### [DATA FOR PROCESSING]
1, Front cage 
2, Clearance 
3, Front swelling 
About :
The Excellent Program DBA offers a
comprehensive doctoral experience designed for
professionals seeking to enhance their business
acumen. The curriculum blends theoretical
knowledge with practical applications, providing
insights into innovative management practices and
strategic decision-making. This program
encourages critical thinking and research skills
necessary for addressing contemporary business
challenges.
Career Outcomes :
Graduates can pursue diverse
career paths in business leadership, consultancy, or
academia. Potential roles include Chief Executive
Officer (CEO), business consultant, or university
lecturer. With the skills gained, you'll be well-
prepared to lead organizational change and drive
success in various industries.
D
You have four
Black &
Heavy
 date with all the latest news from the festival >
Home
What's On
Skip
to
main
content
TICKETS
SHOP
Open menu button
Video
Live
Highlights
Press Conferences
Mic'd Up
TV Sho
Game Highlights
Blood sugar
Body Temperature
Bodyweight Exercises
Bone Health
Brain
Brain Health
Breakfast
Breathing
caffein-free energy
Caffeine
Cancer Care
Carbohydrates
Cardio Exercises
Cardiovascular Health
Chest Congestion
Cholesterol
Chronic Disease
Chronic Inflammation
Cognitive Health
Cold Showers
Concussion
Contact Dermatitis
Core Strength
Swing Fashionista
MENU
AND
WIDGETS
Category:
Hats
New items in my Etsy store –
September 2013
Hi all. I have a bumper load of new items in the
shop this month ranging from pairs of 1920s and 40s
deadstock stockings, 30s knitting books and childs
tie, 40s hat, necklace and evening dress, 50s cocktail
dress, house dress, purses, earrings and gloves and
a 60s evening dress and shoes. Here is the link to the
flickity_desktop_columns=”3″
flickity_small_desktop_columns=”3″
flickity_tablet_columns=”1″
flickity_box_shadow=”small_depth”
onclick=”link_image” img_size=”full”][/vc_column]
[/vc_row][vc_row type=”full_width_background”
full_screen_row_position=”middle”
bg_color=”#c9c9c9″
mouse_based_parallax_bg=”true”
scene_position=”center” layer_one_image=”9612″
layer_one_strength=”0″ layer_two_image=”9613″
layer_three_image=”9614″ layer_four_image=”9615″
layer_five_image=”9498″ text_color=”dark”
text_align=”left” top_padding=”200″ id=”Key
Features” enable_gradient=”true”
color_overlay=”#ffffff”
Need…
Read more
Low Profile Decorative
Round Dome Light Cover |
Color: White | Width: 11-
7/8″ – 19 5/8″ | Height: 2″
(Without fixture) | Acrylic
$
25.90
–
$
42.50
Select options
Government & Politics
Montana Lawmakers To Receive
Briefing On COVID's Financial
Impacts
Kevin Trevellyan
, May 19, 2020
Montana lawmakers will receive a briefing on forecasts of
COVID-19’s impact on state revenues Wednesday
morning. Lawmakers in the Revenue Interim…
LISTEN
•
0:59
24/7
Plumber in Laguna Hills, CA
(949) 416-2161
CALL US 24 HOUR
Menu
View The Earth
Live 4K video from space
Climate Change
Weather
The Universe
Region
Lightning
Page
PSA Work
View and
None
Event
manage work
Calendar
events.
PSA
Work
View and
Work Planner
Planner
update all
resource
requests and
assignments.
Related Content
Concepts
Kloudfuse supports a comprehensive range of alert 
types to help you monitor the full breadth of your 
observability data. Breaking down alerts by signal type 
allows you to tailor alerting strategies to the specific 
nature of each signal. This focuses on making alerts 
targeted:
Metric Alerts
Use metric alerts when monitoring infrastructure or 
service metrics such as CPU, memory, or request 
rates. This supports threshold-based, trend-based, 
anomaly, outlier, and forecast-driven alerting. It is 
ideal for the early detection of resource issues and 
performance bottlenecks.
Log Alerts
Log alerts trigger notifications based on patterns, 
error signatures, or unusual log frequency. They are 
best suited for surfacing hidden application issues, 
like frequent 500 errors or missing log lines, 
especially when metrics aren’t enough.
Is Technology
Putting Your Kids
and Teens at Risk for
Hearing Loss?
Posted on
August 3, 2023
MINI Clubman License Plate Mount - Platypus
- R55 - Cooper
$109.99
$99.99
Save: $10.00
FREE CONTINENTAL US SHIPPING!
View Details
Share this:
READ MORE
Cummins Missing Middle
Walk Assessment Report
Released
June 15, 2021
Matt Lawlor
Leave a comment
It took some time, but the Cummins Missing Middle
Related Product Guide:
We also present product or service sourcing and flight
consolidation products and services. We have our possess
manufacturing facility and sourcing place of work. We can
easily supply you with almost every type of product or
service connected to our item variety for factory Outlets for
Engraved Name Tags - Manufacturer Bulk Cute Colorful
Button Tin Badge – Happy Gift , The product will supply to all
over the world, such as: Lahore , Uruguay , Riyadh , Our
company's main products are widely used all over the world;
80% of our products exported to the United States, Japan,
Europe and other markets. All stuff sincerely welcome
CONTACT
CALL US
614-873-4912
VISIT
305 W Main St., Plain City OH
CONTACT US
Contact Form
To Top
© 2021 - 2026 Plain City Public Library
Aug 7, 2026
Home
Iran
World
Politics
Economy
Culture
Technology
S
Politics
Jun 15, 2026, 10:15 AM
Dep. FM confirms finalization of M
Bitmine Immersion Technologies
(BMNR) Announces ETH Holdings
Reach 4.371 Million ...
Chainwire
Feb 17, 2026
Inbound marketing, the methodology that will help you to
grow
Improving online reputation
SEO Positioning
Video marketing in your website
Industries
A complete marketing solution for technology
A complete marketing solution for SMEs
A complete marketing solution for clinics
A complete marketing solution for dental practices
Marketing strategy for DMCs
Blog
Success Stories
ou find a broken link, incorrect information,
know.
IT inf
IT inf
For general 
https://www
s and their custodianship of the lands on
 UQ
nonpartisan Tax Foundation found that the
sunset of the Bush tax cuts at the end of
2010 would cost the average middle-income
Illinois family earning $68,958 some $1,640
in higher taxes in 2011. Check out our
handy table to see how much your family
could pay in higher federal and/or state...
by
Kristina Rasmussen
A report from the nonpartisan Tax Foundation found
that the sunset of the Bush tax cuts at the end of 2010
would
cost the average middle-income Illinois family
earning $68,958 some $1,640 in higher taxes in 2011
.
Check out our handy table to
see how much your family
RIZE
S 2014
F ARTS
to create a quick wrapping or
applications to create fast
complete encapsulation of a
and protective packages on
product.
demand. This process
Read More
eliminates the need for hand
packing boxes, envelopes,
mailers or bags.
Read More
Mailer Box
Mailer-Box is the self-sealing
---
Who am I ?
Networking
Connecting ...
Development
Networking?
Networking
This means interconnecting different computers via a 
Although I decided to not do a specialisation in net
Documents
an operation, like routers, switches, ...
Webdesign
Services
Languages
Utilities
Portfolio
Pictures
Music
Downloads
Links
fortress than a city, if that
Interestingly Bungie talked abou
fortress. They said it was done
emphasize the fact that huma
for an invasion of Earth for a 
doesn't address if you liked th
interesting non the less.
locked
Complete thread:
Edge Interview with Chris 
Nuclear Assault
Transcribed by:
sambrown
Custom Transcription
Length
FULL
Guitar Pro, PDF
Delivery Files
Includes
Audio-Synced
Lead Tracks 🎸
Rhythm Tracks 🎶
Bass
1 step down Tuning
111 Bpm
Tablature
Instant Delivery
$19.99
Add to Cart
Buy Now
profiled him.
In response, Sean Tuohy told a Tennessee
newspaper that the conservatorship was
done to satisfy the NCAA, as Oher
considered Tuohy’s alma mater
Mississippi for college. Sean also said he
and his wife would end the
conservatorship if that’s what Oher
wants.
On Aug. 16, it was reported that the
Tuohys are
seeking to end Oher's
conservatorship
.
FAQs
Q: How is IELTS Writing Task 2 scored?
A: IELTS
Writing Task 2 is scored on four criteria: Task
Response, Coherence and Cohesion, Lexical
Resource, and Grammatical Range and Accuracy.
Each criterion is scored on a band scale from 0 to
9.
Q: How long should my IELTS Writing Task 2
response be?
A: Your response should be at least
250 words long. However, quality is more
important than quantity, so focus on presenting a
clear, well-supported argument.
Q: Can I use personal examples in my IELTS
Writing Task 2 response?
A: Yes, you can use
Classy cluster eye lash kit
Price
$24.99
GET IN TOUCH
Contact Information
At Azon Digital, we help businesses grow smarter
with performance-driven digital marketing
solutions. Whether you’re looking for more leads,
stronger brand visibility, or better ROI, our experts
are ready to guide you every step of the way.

### [WHAT YOU SHOULD DO]
If a line in the material above contains "family", show that line.

### [OUTPUT BELOW]
Illinois family earning $68,958 some $1,640
handy table to see how much your family
cost the average middle-income Illinois family
see how much your family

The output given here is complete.